I've taught a course on this, so I ought to be able to describe it, oughtn't I? Data mining, more stuffily "knowledge discovery in databases", is the art of finding and extracting useful patterns in very large collections of data. It's not quite the same as machine learning, because, while it certainly uses ML techniques, the aim is to directly guide action (praxis!), rather than to develop a technology and theory of induction.

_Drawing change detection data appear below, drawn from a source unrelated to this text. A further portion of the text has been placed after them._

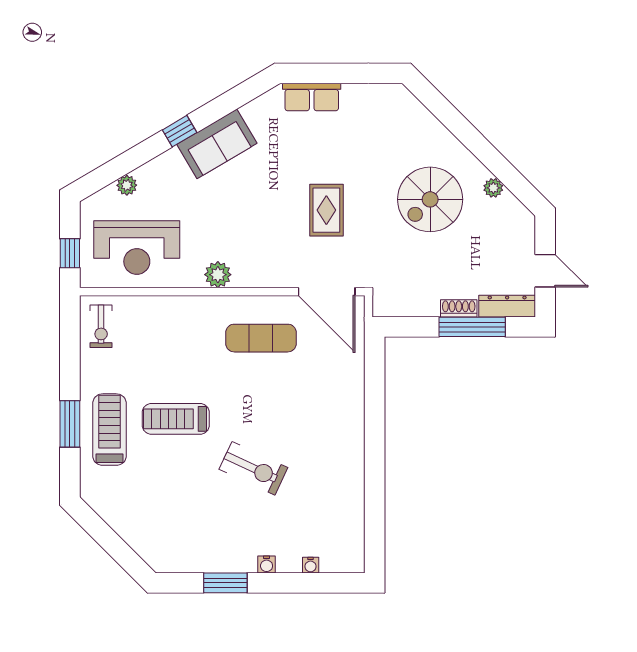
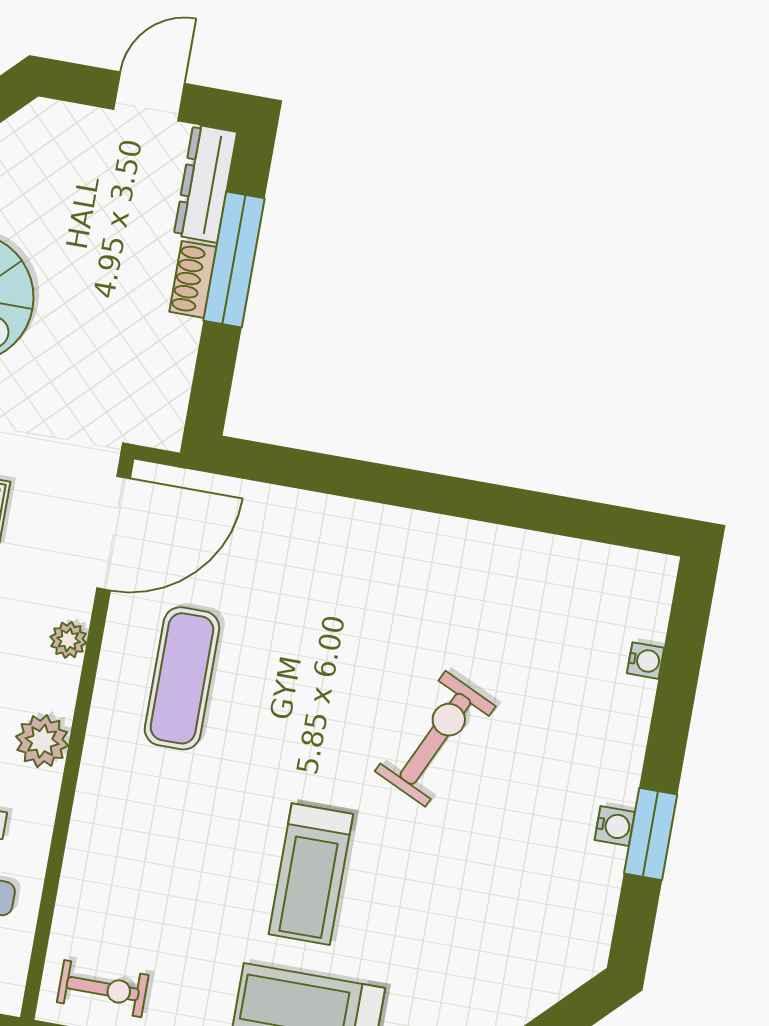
plant: (270, 279) -> (68, 640), added
water cooler: (267, 564) -> (615, 826), moved

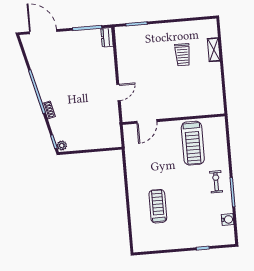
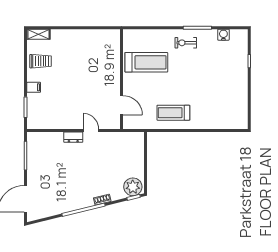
filing cabinet: (158, 30) -> (34, 87), added
dresser: (107, 37) -> (73, 137), moved
shelving: (214, 50) -> (38, 34), moved
trolley: (183, 55) -> (41, 61), moved
plant: (62, 146) -> (133, 187), width x1.87, depth x1.87
treadmill: (158, 206) -> (173, 113), moved

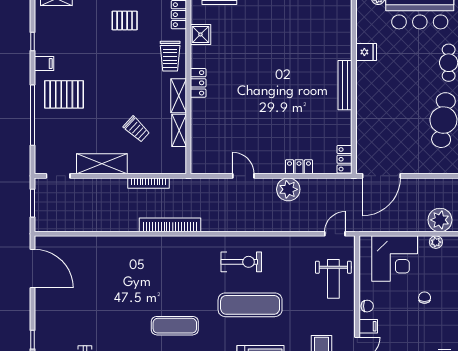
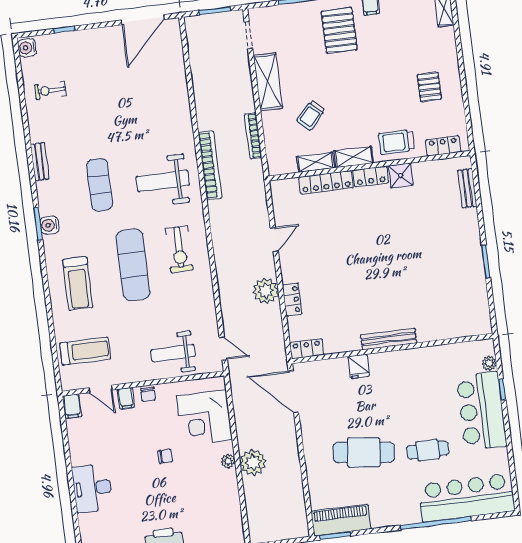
shower: (200, 34) -> (401, 175), moved
fridge: (366, 52) -> (359, 366), moved
locker: (198, 123) -> (326, 182), added
weight bench: (179, 269) -> (163, 181), added

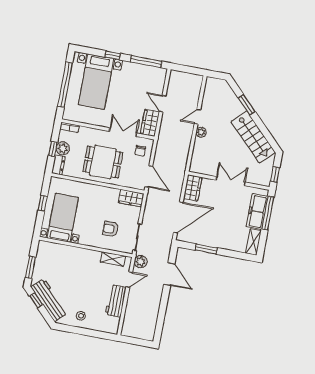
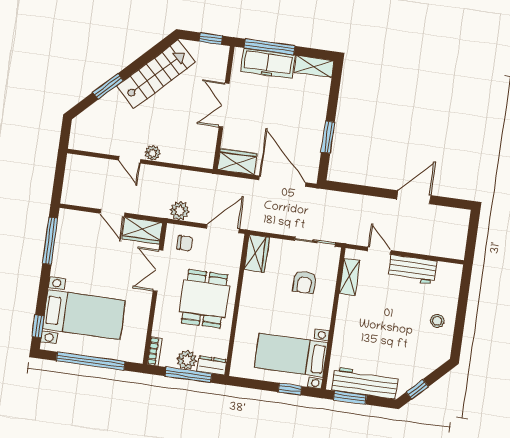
window: (112, 55) -> (38, 326), moved
door: (163, 104) -> (112, 213), hinge flipped
window: (53, 149) -> (188, 375), width x2.17
window: (43, 203) -> (290, 389), moved
plant: (141, 262) -> (180, 211), moved
window: (31, 267) -> (350, 398), moved
door: (169, 274) -> (414, 197), moved
workbench: (49, 300) -> (365, 383), moved, turned 45

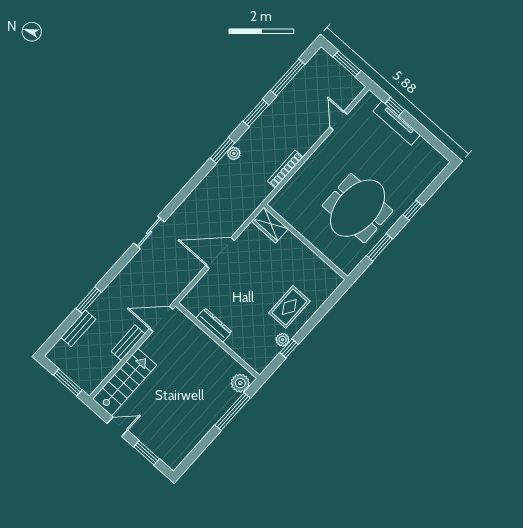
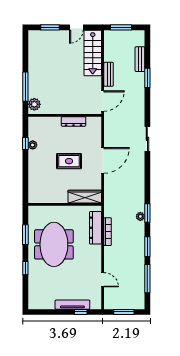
dresser: (295, 185) -> (96, 228), added
wardrobe: (270, 225) -> (85, 197), width x1.50
rug: (289, 307) -> (69, 161), moved, turned 90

In some ways, in fact, it's closer to what statistics calls "exploratory data analysis", though with certain advantages and limitations that come from having really big data to explore.

Kernel methods probably deserve their own notebook.

Recommended, close-ups:
Yong Wang, Ilze Ziedins, Mark Holmes, Neal Challands, "Tree Models for Difference and Change Detection in a Complex Environment", Annals of Applied Statistics 6 (2012): 1162--1184, arxiv:1202.1561 [In an ordinary classification tree, we are interested in the distribution of the class labels $Y$ given the predictors $X$, i.e., $\Pr(Y|X)$, and make splits on $X$ so that (in essence) the conditional entropy $H[Y|X]$ becomes small. This is of course equivalent to making splits so that the divergence of $Pr(Y|X)$ from $Pr(Y)$ is maximized. What they are interested in is not classification but describing how the different classes are distinct, so the relevant distribution is $Pr(X|Y)$, and they want a big divergence between $Pr(X)$ and $Pr(X|Y)$.]